━━━━━ Document text

The poetical and amusing Side.

There is a poetical side, as well as a prosy side, to the camp and hospital. The following effusion of confusion was sent to the writer by a brother who gave his life for his country. It was written by a rebel soldier, who never realized his dream, and doubtless his “Amelia” mourns his loss as sincerely as though he had fought in a better cause.

To Amelia.

1. O, come, my love, and go away to the land up north; for there, they say, it’s rite good picketin’ for rebel boys. And we’ll take the land, and sweep the band of New Yorkers into the bay.

2. I’ve heered of Delmonico’s, and Barnum’s Shows, and how many hotels the land only knows. And we’ll steer our bark for Centre Park. Here’s a health to ourselves, and away she goes. (Here I drank.)3. Then come with your knight so true, and down with the boys that’s dressed in blue. Farewell to hoe-cake an’ hominy, Richmond and Montgomery. I’ll lick the damn Yankees, an’ marry you.

━━━━━━━━━━

**Work item A**:
In the text on camp and hospital poetry, reproduce the passage that begins at the words "1. O, come, my" and ends after "an’ marry you.", swapping "New Yorkers" for "Bostonians".
**Work item B**:
According to the text on camp and hospital poetry, who sent the effusion to the writer?
**Work item C**:
Translate into Spanish this sentence from the text on camp and hospital poetry: "There is a poetical side, as well as a prosy side, to the camp and hospital."

━━━━━ Source information

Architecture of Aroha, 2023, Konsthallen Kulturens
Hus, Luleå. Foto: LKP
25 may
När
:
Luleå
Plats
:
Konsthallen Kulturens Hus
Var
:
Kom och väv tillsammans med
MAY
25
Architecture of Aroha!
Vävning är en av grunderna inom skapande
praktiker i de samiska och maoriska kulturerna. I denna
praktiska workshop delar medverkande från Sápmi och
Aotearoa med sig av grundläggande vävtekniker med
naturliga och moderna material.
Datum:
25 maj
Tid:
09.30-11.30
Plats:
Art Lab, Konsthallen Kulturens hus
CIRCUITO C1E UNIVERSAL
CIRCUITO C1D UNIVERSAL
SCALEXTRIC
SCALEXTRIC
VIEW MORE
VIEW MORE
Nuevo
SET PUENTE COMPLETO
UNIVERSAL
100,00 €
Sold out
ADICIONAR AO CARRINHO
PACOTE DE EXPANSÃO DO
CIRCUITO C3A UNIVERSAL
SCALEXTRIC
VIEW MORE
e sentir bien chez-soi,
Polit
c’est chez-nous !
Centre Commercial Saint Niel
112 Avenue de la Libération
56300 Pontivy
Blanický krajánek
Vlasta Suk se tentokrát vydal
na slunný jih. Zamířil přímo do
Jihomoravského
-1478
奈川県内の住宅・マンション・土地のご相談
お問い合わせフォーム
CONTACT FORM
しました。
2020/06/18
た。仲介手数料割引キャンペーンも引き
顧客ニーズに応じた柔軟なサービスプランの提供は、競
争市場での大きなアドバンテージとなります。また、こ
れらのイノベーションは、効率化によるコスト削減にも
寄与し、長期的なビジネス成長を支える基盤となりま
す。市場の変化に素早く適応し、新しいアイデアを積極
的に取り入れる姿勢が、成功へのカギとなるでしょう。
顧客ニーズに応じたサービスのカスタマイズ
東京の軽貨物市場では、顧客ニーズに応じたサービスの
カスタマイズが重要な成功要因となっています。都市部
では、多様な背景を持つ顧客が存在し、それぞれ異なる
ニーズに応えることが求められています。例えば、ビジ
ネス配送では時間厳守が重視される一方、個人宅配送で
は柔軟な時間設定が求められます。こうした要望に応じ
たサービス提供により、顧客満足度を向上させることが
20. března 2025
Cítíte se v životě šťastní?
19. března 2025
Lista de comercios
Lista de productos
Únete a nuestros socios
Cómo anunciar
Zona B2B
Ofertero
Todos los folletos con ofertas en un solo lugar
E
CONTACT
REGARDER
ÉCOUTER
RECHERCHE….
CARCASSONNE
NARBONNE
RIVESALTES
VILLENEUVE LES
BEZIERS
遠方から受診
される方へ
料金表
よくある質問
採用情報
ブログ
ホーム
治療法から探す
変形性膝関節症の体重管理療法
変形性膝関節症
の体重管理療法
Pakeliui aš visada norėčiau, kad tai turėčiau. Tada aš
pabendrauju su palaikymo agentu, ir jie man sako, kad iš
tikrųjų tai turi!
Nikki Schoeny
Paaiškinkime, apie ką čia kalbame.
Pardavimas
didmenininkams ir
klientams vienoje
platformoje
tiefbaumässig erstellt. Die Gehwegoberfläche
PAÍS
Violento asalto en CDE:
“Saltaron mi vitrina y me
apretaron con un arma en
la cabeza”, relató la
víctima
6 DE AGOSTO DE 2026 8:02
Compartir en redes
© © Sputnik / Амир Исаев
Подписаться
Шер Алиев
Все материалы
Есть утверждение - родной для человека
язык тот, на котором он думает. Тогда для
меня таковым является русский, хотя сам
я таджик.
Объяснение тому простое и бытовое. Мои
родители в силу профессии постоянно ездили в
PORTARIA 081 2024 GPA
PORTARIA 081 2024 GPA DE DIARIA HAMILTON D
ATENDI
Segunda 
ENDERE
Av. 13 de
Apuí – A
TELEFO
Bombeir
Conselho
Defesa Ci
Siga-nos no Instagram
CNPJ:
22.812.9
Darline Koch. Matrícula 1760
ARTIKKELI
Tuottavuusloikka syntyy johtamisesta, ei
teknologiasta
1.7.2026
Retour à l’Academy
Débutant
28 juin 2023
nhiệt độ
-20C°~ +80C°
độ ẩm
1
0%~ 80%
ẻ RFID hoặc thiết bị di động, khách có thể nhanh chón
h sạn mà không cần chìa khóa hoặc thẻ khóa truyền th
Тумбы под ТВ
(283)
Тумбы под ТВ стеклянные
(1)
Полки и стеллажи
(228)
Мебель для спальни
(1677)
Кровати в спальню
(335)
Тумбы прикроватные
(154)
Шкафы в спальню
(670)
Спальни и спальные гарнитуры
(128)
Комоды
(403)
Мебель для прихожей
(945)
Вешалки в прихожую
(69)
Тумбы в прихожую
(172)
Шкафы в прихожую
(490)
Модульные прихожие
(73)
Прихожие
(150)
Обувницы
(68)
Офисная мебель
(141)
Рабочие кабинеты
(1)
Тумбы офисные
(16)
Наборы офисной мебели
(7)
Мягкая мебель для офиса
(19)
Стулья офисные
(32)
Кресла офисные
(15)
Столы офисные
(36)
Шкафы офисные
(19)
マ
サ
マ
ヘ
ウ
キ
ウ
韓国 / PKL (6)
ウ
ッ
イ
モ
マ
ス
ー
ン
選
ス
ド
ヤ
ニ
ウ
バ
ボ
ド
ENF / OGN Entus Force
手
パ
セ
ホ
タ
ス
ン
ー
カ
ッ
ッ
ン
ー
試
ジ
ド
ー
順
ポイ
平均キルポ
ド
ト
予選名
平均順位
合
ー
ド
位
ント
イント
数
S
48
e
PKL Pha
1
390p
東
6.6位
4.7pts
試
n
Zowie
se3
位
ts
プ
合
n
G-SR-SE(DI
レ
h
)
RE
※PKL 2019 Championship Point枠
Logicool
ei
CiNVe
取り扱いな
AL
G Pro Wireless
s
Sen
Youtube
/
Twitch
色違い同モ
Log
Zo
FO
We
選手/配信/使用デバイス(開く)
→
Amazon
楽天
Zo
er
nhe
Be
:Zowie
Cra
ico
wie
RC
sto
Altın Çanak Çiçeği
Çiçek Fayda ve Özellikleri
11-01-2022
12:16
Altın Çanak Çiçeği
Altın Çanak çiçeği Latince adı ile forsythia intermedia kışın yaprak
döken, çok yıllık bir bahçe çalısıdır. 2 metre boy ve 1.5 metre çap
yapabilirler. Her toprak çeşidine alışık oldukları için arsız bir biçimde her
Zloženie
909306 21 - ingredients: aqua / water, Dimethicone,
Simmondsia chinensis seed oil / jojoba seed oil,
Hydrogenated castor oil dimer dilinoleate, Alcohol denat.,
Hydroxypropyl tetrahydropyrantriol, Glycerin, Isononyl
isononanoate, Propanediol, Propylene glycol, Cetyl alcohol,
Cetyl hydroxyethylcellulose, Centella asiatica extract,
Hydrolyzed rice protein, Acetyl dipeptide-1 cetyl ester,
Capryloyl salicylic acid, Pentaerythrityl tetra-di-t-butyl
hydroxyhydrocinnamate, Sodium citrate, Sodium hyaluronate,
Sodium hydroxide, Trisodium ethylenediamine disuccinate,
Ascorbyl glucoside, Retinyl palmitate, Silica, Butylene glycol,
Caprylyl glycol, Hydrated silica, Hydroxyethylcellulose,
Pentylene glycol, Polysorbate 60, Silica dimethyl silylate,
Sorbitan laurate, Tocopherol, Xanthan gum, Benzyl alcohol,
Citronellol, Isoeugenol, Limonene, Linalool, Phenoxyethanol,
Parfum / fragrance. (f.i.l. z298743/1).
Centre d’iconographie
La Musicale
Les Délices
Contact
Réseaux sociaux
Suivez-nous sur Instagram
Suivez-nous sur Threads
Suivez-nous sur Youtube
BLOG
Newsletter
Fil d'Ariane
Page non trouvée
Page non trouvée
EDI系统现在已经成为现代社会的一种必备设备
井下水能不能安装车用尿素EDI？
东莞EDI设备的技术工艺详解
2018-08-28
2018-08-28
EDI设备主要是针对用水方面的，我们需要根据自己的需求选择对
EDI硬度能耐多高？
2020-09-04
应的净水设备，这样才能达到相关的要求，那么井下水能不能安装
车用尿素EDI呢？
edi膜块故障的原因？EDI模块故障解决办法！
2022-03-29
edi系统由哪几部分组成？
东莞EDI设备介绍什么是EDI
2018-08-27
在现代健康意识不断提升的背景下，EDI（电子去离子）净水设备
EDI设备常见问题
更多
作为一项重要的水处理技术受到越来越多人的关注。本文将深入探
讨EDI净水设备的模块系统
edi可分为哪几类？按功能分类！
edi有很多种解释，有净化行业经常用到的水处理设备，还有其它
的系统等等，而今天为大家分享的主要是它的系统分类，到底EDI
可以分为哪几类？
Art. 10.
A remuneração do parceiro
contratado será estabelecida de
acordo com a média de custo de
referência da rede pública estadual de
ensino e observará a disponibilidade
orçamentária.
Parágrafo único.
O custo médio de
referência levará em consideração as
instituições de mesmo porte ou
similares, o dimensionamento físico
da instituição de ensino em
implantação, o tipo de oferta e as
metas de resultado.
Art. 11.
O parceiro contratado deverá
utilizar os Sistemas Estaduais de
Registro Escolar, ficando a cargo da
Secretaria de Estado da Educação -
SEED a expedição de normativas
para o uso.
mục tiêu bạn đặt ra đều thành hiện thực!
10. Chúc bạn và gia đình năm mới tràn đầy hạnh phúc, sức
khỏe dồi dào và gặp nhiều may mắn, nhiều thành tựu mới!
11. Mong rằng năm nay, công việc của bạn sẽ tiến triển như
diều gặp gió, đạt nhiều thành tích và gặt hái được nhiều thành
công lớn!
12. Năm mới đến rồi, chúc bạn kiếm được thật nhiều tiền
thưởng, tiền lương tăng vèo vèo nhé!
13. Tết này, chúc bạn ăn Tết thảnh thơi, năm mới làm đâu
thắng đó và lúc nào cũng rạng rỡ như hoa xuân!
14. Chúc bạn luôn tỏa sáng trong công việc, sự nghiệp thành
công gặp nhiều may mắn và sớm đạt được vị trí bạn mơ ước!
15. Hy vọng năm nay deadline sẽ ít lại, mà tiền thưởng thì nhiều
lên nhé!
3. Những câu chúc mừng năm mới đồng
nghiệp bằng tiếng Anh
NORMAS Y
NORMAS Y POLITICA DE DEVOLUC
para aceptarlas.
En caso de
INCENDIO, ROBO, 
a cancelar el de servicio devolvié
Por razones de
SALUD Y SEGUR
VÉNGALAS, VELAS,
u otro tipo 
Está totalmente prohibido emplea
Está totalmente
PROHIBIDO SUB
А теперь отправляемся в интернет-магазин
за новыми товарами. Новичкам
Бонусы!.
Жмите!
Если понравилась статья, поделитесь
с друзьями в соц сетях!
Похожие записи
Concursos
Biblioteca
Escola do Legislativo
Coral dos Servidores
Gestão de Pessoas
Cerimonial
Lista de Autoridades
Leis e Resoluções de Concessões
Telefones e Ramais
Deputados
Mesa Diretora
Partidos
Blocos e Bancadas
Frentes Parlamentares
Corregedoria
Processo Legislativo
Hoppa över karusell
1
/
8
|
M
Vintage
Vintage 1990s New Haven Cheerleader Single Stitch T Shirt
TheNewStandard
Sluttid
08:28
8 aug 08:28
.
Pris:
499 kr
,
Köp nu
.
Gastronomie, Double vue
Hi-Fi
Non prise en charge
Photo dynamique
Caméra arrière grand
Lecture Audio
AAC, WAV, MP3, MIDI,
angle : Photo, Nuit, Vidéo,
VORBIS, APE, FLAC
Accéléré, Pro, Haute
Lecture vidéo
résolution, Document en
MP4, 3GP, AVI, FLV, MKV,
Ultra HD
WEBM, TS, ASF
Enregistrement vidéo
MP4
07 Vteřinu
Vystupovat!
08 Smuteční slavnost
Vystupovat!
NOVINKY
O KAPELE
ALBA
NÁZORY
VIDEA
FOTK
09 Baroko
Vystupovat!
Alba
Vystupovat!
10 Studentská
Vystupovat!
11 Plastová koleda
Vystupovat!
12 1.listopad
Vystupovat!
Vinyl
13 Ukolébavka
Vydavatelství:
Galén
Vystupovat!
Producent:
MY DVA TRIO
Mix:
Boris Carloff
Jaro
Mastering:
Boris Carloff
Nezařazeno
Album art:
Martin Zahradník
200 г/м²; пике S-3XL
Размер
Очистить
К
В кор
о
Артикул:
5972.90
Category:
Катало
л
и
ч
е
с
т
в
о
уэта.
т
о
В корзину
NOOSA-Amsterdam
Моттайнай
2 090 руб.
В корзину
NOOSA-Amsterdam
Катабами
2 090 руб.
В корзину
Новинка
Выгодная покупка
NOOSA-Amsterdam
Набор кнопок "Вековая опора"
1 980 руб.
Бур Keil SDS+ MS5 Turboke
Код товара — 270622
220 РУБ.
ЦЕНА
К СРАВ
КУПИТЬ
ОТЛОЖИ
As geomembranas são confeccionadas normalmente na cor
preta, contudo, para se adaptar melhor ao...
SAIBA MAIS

━━━━━━━━━━

**Answer A**:
1. O, come, my love, and go away to the land up north; for there, they say, it’s rite good picketin’ for rebel boys. And we’ll take the land, and sweep the band of Bostonians into the bay.

2. I’ve heered of Delmonico’s, and Barnum’s Shows, and how many hotels the land only knows. And we’ll steer our bark for Centre Park. Here’s a health to ourselves, and away she goes. (Here I drank.)3. Then come with your knight so true, and down with the boys that’s dressed in blue. Farewell to hoe-cake an’ hominy, Richmond and Montgomery. I’ll lick the damn Yankees, an’ marry you.

**Answer B**:
A brother who gave his life for his country.

**Answer C**:
Hay un lado poético, así como un lado prosaico, en el campamento y el hospital.